Democratic Reps. Tom Malinowski and Dean Phillips both recorded ads for Wyomingites Defending Freedom and Democracy, a group urging more Democrats in the state to change their registration to vote in the primary.
That group has spent $188,000 supporting Cheney in the primary. She also got $37,000 in support from a group called The Thomas Payne Society. Three groups have spent a combined $350,000 opposing her. The majority of that has come from Wyoming Values PAC, a super PAC chaired by Donald Trump Jr. that has been running a three-week TV ad blitz attacking Cheney.
Wyoming Values has also spent $684,000 supporting Hageman — the biggest share of the $1.7 million she had received in outside support. Other groups supporting Hageman include the anti-tax Club for Growth, which also spent money attacking Cheney; the House Freedom Action and House Freedom Fund, groups aligned with the far-right House Freedom Caucus; and Protect Freedom PAC, a group started by former aides to Sen. Rand Paul and his father, former Rep. Ron Paul.
Another group, Americans Keeping Country First, reported spending $331,000 supporting Hageman, but that may be a clerical error because the group was founded by allies of Illinois Rep. Adam Kinzinger, another impeachment supporter and member of the Jan. 6 committee, to support Republicans who voted to impeach Trump. It has been airing ads attacking Hageman as a “typical politician” who backed “a scheme to send water from Wyoming to Colorado.”
The anti-Trump Republican Accountability Project, the left-leaning Priorities USA and a group called Conservatives for a Strong America PAC spent a combined $70,000 opposing Hageman, though Priorities USA's spending was for ads that mentioned Hageman with multiple other candidates and ran in battleground states, not in Wyoming. The majority of the spending, more than $47,000, was by Conservatives for a Strong America, which called Cheney a RINO (Republican in Name Only), and also spent money to support state Sen. Anthony Bouchard and retired Army Col. Denton Knapp in the primary.

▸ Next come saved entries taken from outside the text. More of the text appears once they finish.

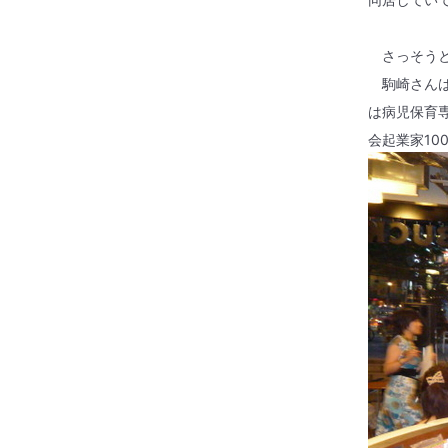
さっそうと
駒崎さんは
は病児保育
会起業家
10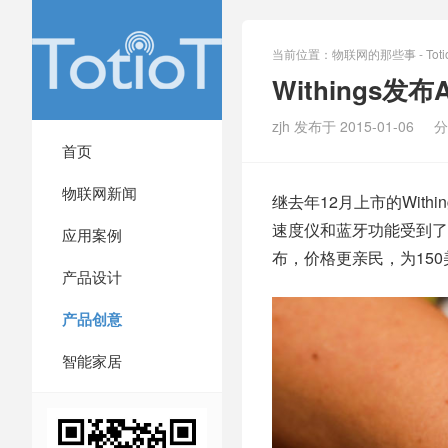
当前位置：
物联网的那些事 - Totio
Withings发布
zjh 发布于 2015-01-06
分
首页
物联网新闻
继去年12月上市的With
速度仪和蓝牙功能受到了人们关注
应用案例
布，价格更亲民，为150
产品设计
产品创意
智能家居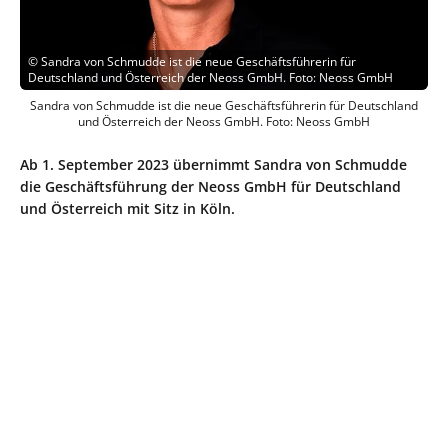
©
Sandra von Schmudde ist die neue Geschäftsführerin für
Deutschland und Österreich der Neoss GmbH. Foto: Neoss GmbH
Sandra von Schmudde ist die neue Geschäftsführerin für Deutschland
und Österreich der Neoss GmbH. Foto: Neoss GmbH
Ab 1. September 2023 übernimmt Sandra von Schmudde
die Geschäftsführung der Neoss GmbH für Deutschland
und Österreich mit Sitz in Köln.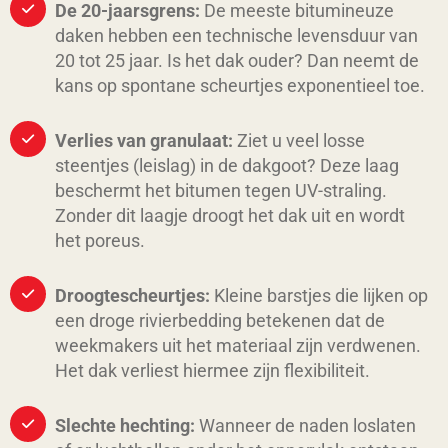
De 20-jaarsgrens:
De meeste bitumineuze
daken hebben een technische levensduur van
20 tot 25 jaar. Is het dak ouder? Dan neemt de
kans op spontane scheurtjes exponentieel toe.
Verlies van granulaat:
Ziet u veel losse
steentjes (leislag) in de dakgoot? Deze laag
beschermt het bitumen tegen UV-straling.
Zonder dit laagje droogt het dak uit en wordt
het poreus.
Droogtescheurtjes:
Kleine barstjes die lijken op
een droge rivierbedding betekenen dat de
weekmakers uit het materiaal zijn verdwenen.
Het dak verliest hiermee zijn flexibiliteit.
Slechte hechting:
Wanneer de naden loslaten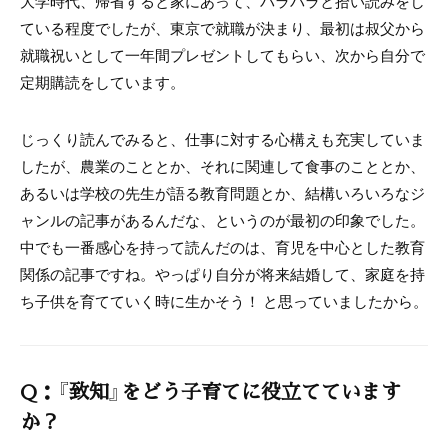
大学時代、帰省すると家にあって、パラパラと拾い読みをし
ている程度でしたが、東京で就職が決まり、最初は叔父から
就職祝いとして一年間プレゼントしてもらい、次から自分で
定期購読をしています。
じっくり読んでみると、仕事に対する心構えも充実していま
したが、農業のこととか、それに関連して食事のこととか、
あるいは学校の先生が語る教育問題とか、結構いろいろなジ
ャンルの記事があるんだな、というのが最初の印象でした。
中でも一番感心を持って読んだのは、育児を中心とした教育
関係の記事ですね。やっぱり自分が将来結婚して、家庭を持
ち子供を育てていく時に生かそう！ と思っていましたから。
Q：『致知』をどう子育てに役立てています
か？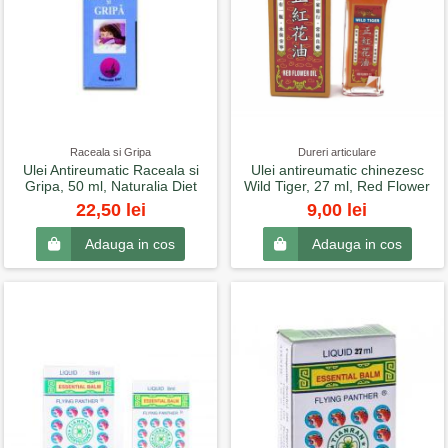
Raceala si Gripa
Dureri articulare
Ulei Antireumatic Raceala si
Ulei antireumatic chinezesc
Gripa, 50 ml, Naturalia Diet
Wild Tiger, 27 ml, Red Flower
22,50 lei
9,00 lei
Adauga in cos
Adauga in cos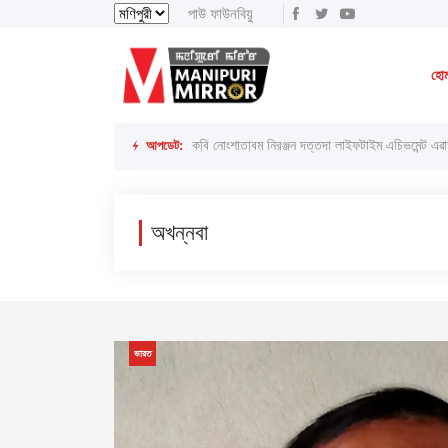
পাউ ফাউনবিয়ু
থাংজা, ৮ অগাস্ট ২০২৬ ইং
থাংজা, ২৪শে ইঙেন
হো
লাইরেল্লাকপম হেরামনিগী '' অতিয়াগী তেলেঙ্গা '' ফোঙখ্র
আপডেট:
অখন্নবা
ভারত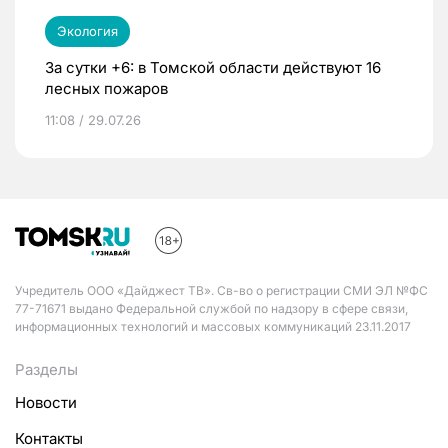
Экология
За сутки +6: в Томской области действуют 16
лесных пожаров
11:08 / 29.07.26
Учредитель ООО «Дайджест ТВ». Св-во о регистрации СМИ ЭЛ №ФС
77-71671 выдано Федеральной службой по надзору в сфере связи,
информационных технологий и массовых коммуникаций 23.11.2017
Разделы
Новости
Контакты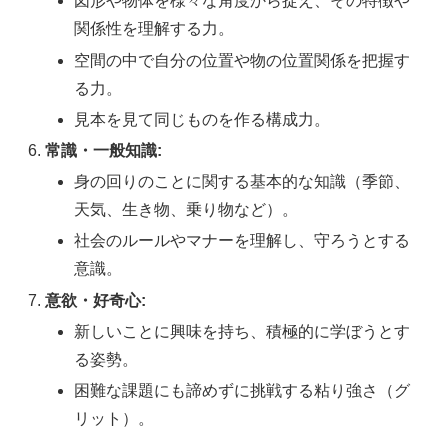
図形や物体を様々な角度から捉え、その特徴や
関係性を理解する力。
空間の中で自分の位置や物の位置関係を把握す
る力。
見本を見て同じものを作る構成力。
常識・一般知識:
身の回りのことに関する基本的な知識（季節、
天気、生き物、乗り物など）。
社会のルールやマナーを理解し、守ろうとする
意識。
意欲・好奇心:
新しいことに興味を持ち、積極的に学ぼうとす
る姿勢。
困難な課題にも諦めずに挑戦する粘り強さ（グ
リット）。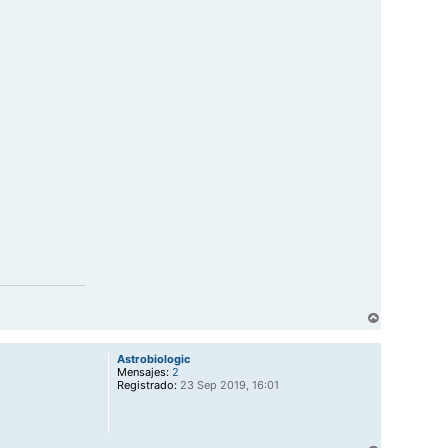
A
r
r
Astrobiologic
i
Mensajes:
2
b
Registrado:
23 Sep 2019, 16:01
a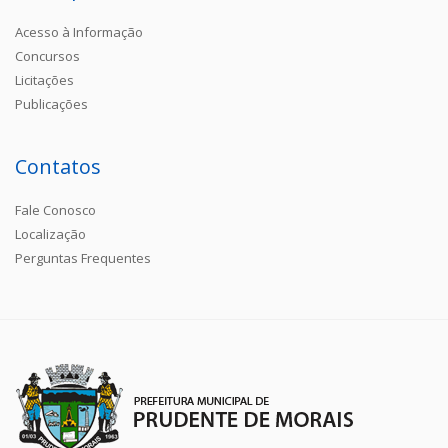
Acesso à Informação
Concursos
Licitações
Publicações
Contatos
Fale Conosco
Localização
Perguntas Frequentes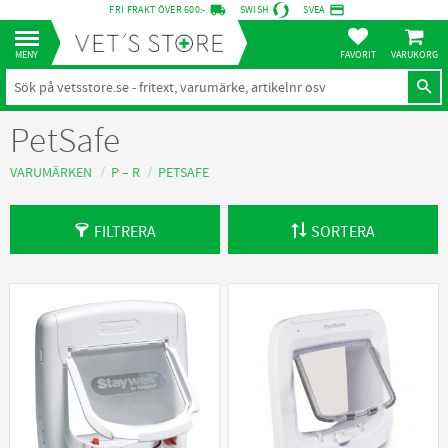
local_shipping
credit_card
FRI FRAKT ÖVER 600:-
SWISH
SVEA
KUNDVA
Meny
FAVORITER
PetSafe
VARUMÄRKEN
P – R
PETSAFE
FILTRERA
SORTERA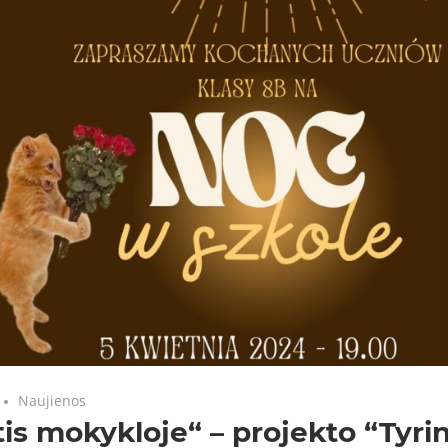
Naujienos
is mokykloje“ – projekto “Tyri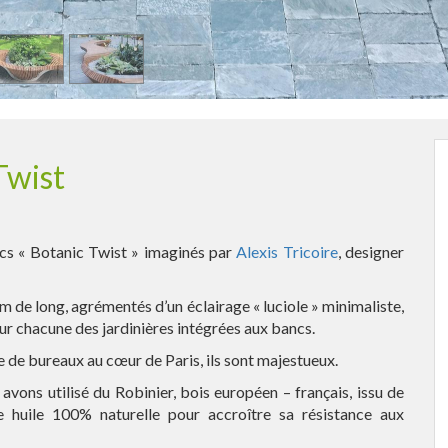
Twist
ncs « Botanic Twist » imaginés par
Alexis Tricoire
, designer
 de long, agrémentés d’un éclairage « luciole » minimaliste,
r chacune des jardinières intégrées aux bancs.
e de bureaux au cœur de Paris, ils sont majestueux.
 avons utilisé du Robinier, bois européen – français, issu de
e huile 100% naturelle pour accroître sa résistance aux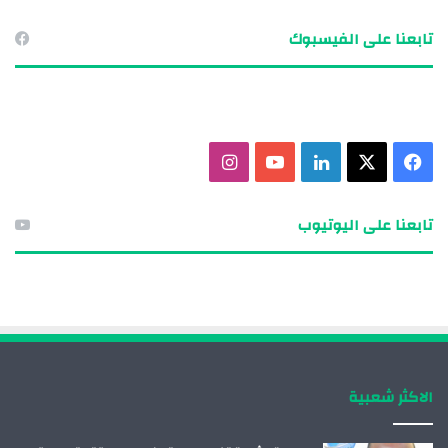
تابعنا على الفيسبوك
ف
X
ل
ي
ا
ي
ي
و
ن
تابعنا على اليوتيوب
س
ن
ت
س
ب
ك
ي
ت
و
د
و
ق
ك
إ
ب
ر
الاكثر شعبية
ن
ا
م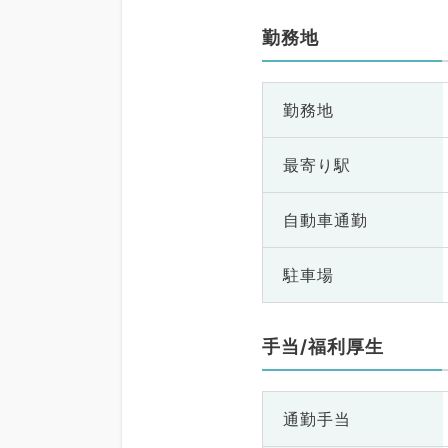
勤務地
勤務地
最寄り駅
自動車通勤
駐車場
手当/福利厚生
通勤手当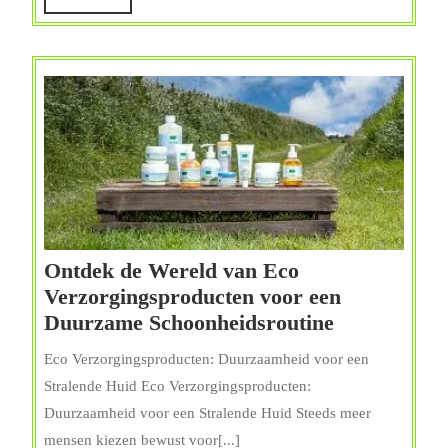
Verzorgingsproduct
meer
Ontdek de Wereld van Eco
Verzorgingsproducten voor een
Ontdek
Duurzame Schoonheidsroutine
de
Eco Verzorgingsproducten: Duurzaamheid voor een
Wereld
Stralende Huid Eco Verzorgingsproducten:
van
Duurzaamheid voor een Stralende Huid Steeds meer
Eco
mensen kiezen bewust voor[...]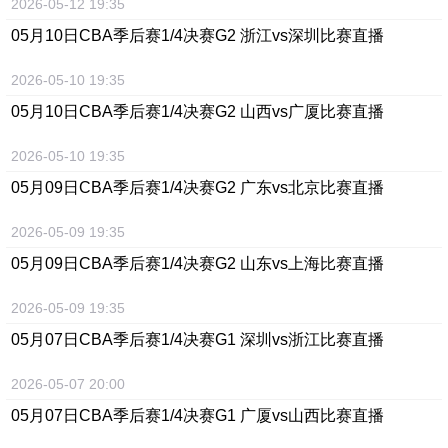
2026-05-12 19:35
05月10日
CBA季后赛1/4决赛G2 浙江vs深圳
比赛直播
2026-05-10 19:35
05月10日
CBA季后赛1/4决赛G2 山西vs广厦
比赛直播
2026-05-10 19:35
05月09日
CBA季后赛1/4决赛G2 广东vs北京
比赛直播
2026-05-09 19:35
05月09日
CBA季后赛1/4决赛G2 山东vs上海
比赛直播
2026-05-09 19:35
05月07日
CBA季后赛1/4决赛G1 深圳vs浙江
比赛直播
2026-05-07 20:00
05月07日
CBA季后赛1/4决赛G1 广厦vs山西
比赛直播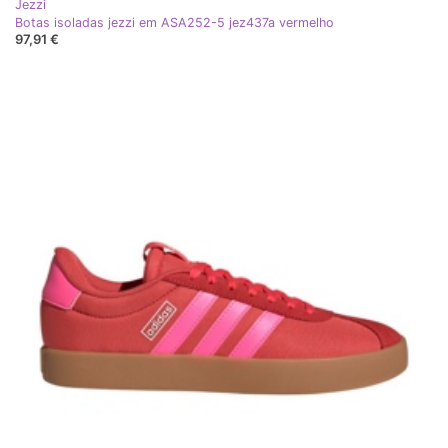
Jezzi
Botas isoladas jezzi em ASA252-5 jez437a vermelho
97,91 €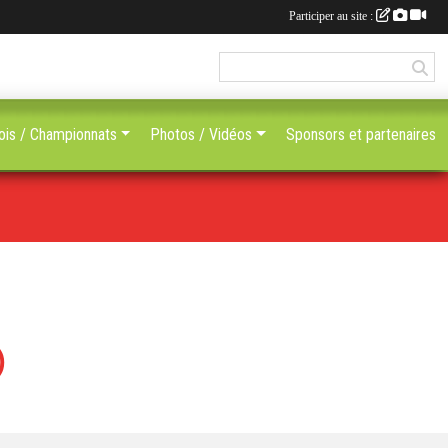
Participer au site :
ois / Championnats
Photos / Vidéos
Sponsors et partenaires
)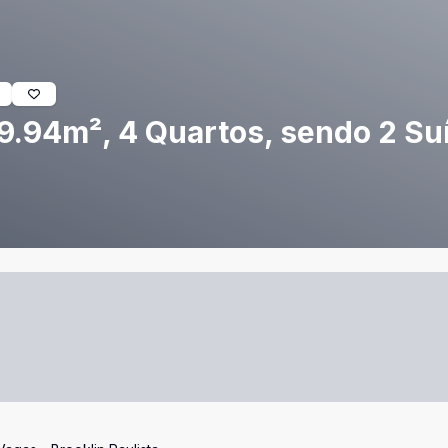
.94m², 4 Quartos, sendo 2 Suí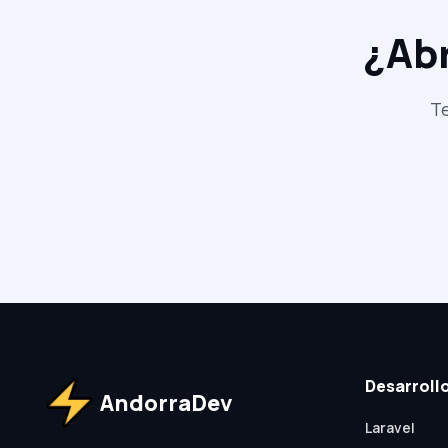
¿Ab
Te
Desarroll
AndorraDev
Laravel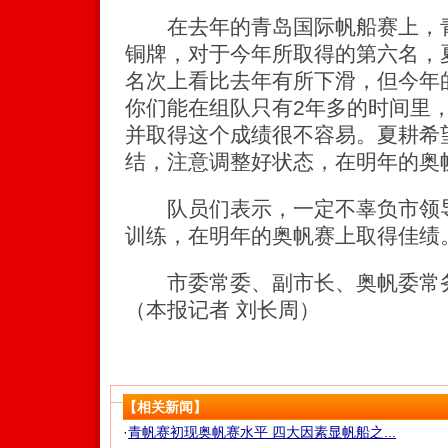
在去年的青岛国际帆船赛上，青
铜牌，对于今年所取得的第六名，
名次上看比去年有所下滑，但今年
你们能在组队只有2年多的时间里
并取得这个成绩很不容易。夏耕希
结，注意调整好状态，在明年的奥
队员们表示，一定不辜负市领导
训练，在明年的奥帆赛上取得佳绩
市委常委、副市长、奥帆委常务
（本报记者 刘长周）
【相关新闻】
·
青帆赛初现奥帆赛水平 四大因素显帆船之...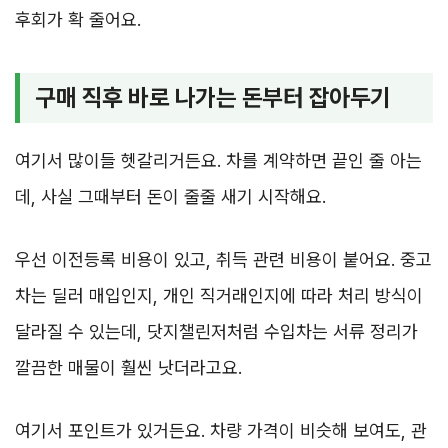
후회가 확 줄어요.
구매 직후 바로 나가는 돈부터 잡아두기
여기서 많이들 헷갈리거든요. 차를 계약하면 끝인 줄 아는
데, 사실 그때부터 돈이 줄줄 새기 시작해요.
우선 이전등록 비용이 있고, 취득 관련 비용이 붙어요. 중고
차는 딜러 매입인지, 개인 직거래인지에 따라 처리 방식이
달라질 수 있는데, 닷지챌린저처럼 수입차는 서류 정리가
깔끔한 매물이 훨씬 낫더라고요.
여기서 포인트가 있거든요. 차량 가격이 비슷해 보여도, 관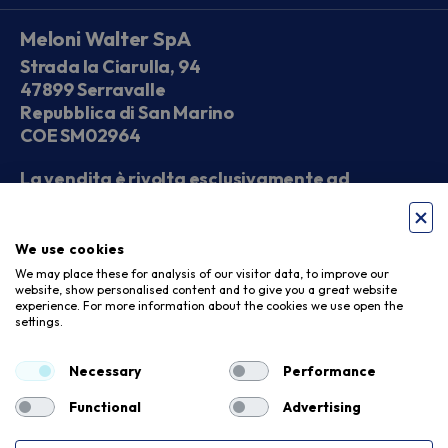
Meloni Walter SpA
Strada la Ciarulla, 94
47899 Serravalle
Repubblica di San Marino
COE SM02964
La vendita è rivolta esclusivamente ad
operatori economici
We use cookies
Seguici sui social
We may place these for analysis of our visitor data, to improve our
website, show personalised content and to give you a great website
experience. For more information about the cookies we use open the
settings.
Accettiamo
Necessary
Performance
Functional
Advertising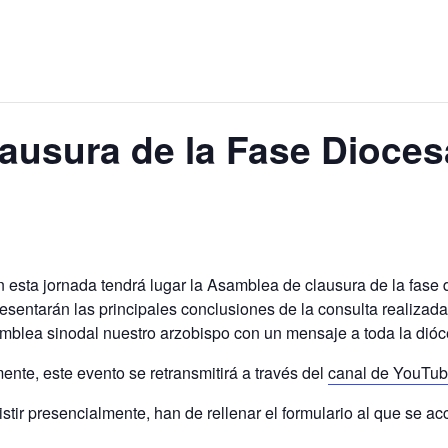
ausura de la Fase Dioces
 esta jornada tendrá lugar la Asamblea de clausura de la fase 
esentarán las principales conclusiones de la consulta realizada
samblea sinodal nuestro arzobispo con un mensaje a toda la dióc
nte, este evento se retransmitirá a través del
canal de YouTub
tir presencialmente, han de rellenar el formulario al que se a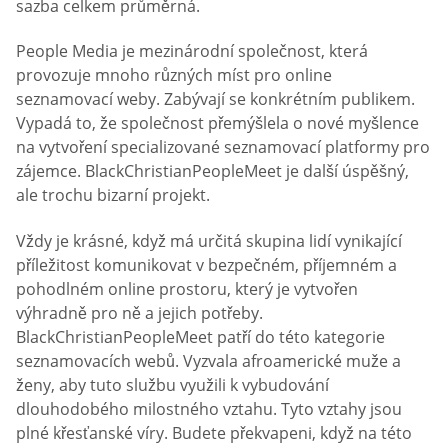
sazba celkem průměrná.
People Media je mezinárodní společnost, která
provozuje mnoho různých míst pro online
seznamovací weby. Zabývají se konkrétním publikem.
Vypadá to, že společnost přemýšlela o nové myšlence
na vytvoření specializované seznamovací platformy pro
zájemce. BlackChristianPeopleMeet je další úspěšný,
ale trochu bizarní projekt.
Vždy je krásné, když má určitá skupina lidí vynikající
příležitost komunikovat v bezpečném, příjemném a
pohodlném online prostoru, který je vytvořen
výhradně pro ně a jejich potřeby.
BlackChristianPeopleMeet patří do této kategorie
seznamovacích webů. Vyzvala afroamerické muže a
ženy, aby tuto službu využili k vybudování
dlouhodobého milostného vztahu. Tyto vztahy jsou
plné křesťanské víry. Budete překvapeni, když na této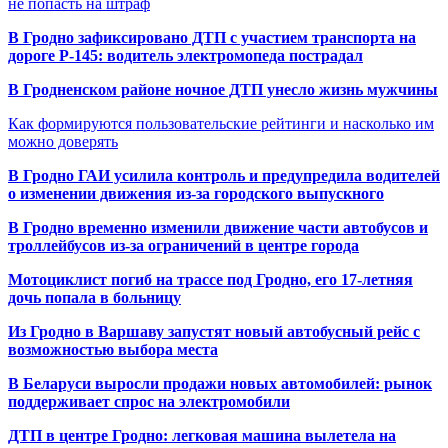
не попасть на штраф
В Гродно зафиксировано ДТП с участием транспорта на
дороге Р-145: водитель электромопеда пострадал
В Гродненском районе ночное ДТП унесло жизнь мужчины
Как формируются пользовательские рейтинги и насколько им
можно доверять
В Гродно ГАИ усилила контроль и предупредила водителей
о изменении движения из-за городского выпускного
В Гродно временно изменили движение части автобусов и
троллейбусов из-за ограничений в центре города
Мотоциклист погиб на трассе под Гродно, его 17-летняя
дочь попала в больницу
Из Гродно в Варшаву запустят новый автобусный рейс с
возможностью выбора места
В Беларуси выросли продажи новых автомобилей: рынок
поддерживает спрос на электромобили
ДТП в центре Гродно: легковая машина вылетела на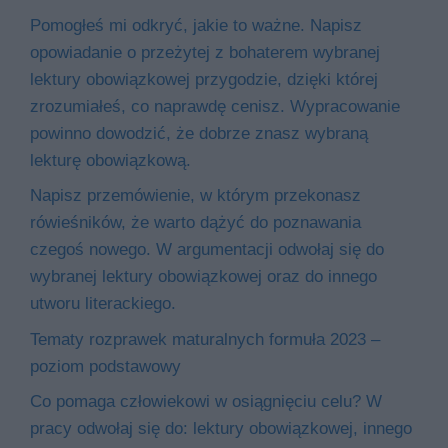
Pomogłeś mi odkryć, jakie to ważne. Napisz
opowiadanie o przeżytej z bohaterem wybranej
lektury obowiązkowej przygodzie, dzięki której
zrozumiałeś, co naprawdę cenisz. Wypracowanie
powinno dowodzić, że dobrze znasz wybraną
lekturę obowiązkową.
Napisz przemówienie, w którym przekonasz
rówieśników, że warto dążyć do poznawania
czegoś nowego. W argumentacji odwołaj się do
wybranej lektury obowiązkowej oraz do innego
utworu literackiego.
Tematy rozprawek maturalnych formuła 2023 –
poziom podstawowy
Co pomaga człowiekowi w osiągnięciu celu? W
pracy odwołaj się do: lektury obowiązkowej, innego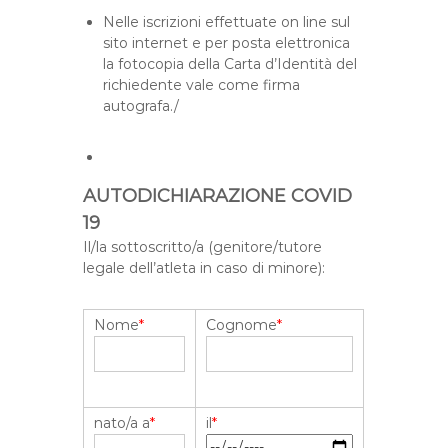
Nelle iscrizioni effettuate on line sul
sito internet e per posta elettronica
la fotocopia della Carta d’Identità del
richiedente vale come firma
autografa./
AUTODICHIARAZIONE COVID
19
Il/la sottoscritto/a (genitore/tutore
legale dell’atleta in caso di minore):
Nome
*
Cognome
*
nato/a a
*
il
*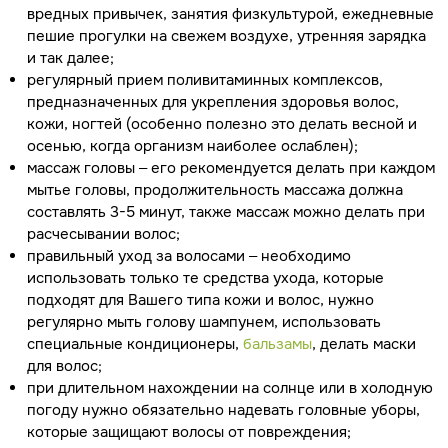
вредных привычек, занятия физкультурой, ежедневные
пешие прогулки на свежем воздухе, утренняя зарядка
и так далее;
регулярный прием поливитаминных комплексов,
предназначенных для укрепления здоровья волос,
кожи, ногтей (особенно полезно это делать весной и
осенью, когда организм наиболее ослаблен);
массаж головы – его рекомендуется делать при каждом
мытье головы, продолжительность массажа должна
составлять 3-5 минут, также массаж можно делать при
расчесывании волос;
правильный уход за волосами – необходимо
использовать только те средства ухода, которые
подходят для Вашего типа кожи и волос, нужно
регулярно мыть голову шампунем, использовать
специальные кондиционеры,
бальзамы
, делать маски
для волос;
при длительном нахождении на солнце или в холодную
погоду нужно обязательно надевать головные уборы,
которые защищают волосы от повреждения;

Hageman, a former water and natural resources attorney who ran for governor in 2018, has cast Cheney as an elitist who has sided with Democrats and those in power in Washington at the expense of people in her home state. Hageman opposed Trump’s 2016 presidential campaign. She has since said she was misled by corporate media and she believes the 2020 election was stolen.
She presents herself as a “true conservative” and party loyalist — she says her experience growing up on a ranch in rural Wyoming taught her the value of what she calls “riding for the brand” — who during her career has fought federal agencies to preserve Wyoming public land. She has also attempted to use the national audience drawn to Cheney’s plight against the incumbent, saying in her closing campaign ad that she — not Cheney — is the candidate looking out for Wyoming voters’ interests.
“She’s made her time in Congress, and this election, all about her.” Hageman says in the ad. “Well, it’s not about her. It’s about you.”
Former Rep. Ron Paul's title was corrected in this report.